"The Sonosopher" is the tentative title of a full-length, feature documentary film that is currently in production. This film will document the life and creative works of poet, polyartist, sonosopher, scholar, teacher, mentor...Alex Caldiero. The documentary and this blog are a portion of a greater, ongoing effort to record, document, and archive Alex's life and works.

Tuesday, January 29, 2008

alex once said

"being an artist is embarrassing"

Sunday, January 20, 2008

The Four Horsemen of the Apocalypse



















































Last night after the performance on larynx and sax at Ken Sanders Rare Books (Alex Caldiero scrolling down Kerouac's "On the Road" with John Flanders fueling the truck as it rolled), I sat on a stool at the Desert Edge next to Trent Harris and heard him say that without Alex, the city would be a wasteland.

I agreed, and added: I've always thought of you and Alex and Scott Carrier as the Holy Trinity.

That would make me the Holy Ghost, he claimed.

This morning, for several reasons, I'd like to revise my assessment.

1. This is no trinity, but a quartet: Ken Sanders is an obvious partner in crime.
2. None of the four is even remotely holy in a trinitarian sense. We'd have to move into a Ginsbergian universe for that epithet to hold true.
3. I can imagine Ken as God the Father and Alex as Sweet Jesus; but Trent as the Holy Ghost? Scott as the peripatetic apostle Paul?
4. Isn't it more fun to think of these four astride immense Percherons pounding across the west desert, headed for the City of the Saints?



Just testing, Alex said at the end of his poem about death, just testing. We all laughed, relieved that this member of the apocalyptic dream team was scheduled for later.

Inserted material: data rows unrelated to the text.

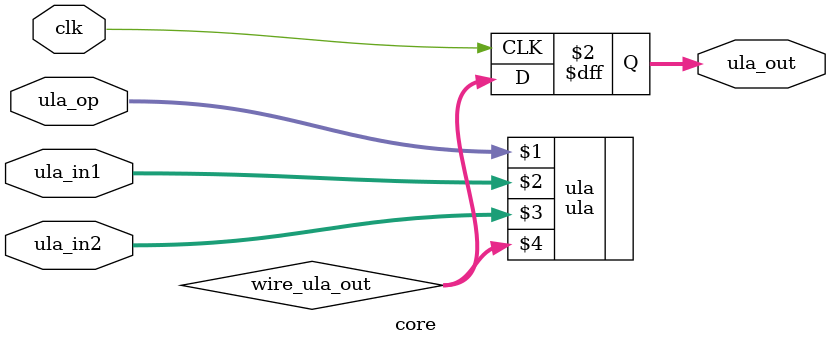
<source format=v>
module core (
	input clk,
	input [1:0] ula_op,
	input [15:0] ula_in1, ula_in2,
	output reg [15:0] ula_out
);

wire [15:0] wire_ula_out;
ula ula(ula_op, ula_in1, ula_in2, wire_ula_out);

//reg [15:0] r_ula_out;

always @ (posedge clk) /*r_ula_out*/ ula_out <= wire_ula_out;

//assign ula_out = r_ula_out;
endmodule 
</source>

The straight line will take you only to death, Kerouac wrote, and Alex's reading circled around again and again to Kerouac on death, to Kerouac on jazz -- Neal and I went to see Shearing at Birdland in the midst of the long mad weekend. . . . And Shearing began to rock. . . . Folks yelled for him to "Go!" . . . "There he is! That's him! Old God! Old God Shearing! Yes! Yes! Yes!" . . . Shearing rose from the piano dripping with sweat; these were his great days before he became cool and commercial. When he was gone Neal pointed to the empty piano seat. "God's empty chair" he said.

And my mind jerked to the last review I wrote for the Salt Lake Observer, the one in which I indicted Shearing for a lackluster performance at his 80th birthday bash in SLC -- after which "Jazz at the Hilton" pulled their advertising from the paper. Wish I had known Kerouac when I wrote it.